**What you have to do**
Return exactly those lines of the material below that fall between the line holding "middle pip: (134, 187)" and the line holding "ring pip: (146, 198)", inclusive.
============================================================
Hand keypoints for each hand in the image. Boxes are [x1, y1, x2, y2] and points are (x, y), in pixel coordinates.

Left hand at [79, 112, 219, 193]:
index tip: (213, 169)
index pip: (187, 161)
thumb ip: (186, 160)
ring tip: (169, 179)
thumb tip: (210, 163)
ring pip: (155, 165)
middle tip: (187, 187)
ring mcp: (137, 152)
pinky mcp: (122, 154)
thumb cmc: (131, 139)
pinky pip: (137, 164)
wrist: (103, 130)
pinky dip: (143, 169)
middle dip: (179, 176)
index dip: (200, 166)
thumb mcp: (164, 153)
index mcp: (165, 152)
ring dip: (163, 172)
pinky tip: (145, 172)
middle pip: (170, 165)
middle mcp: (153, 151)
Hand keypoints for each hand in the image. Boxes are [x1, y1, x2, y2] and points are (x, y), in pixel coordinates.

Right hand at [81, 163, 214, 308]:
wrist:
============================================================
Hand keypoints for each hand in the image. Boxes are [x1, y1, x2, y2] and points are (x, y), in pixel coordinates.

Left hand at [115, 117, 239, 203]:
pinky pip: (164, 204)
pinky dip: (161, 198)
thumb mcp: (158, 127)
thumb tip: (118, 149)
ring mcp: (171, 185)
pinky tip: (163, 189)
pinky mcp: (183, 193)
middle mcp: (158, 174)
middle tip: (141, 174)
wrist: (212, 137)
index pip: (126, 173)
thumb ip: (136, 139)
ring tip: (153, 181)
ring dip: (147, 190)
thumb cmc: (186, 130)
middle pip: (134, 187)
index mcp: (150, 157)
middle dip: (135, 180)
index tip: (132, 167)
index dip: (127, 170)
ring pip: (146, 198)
============================================================
**Task output**
middle pip: (134, 187)
index mcp: (150, 157)
middle dip: (135, 180)
index tip: (132, 167)
index dip: (127, 170)
ring pip: (146, 198)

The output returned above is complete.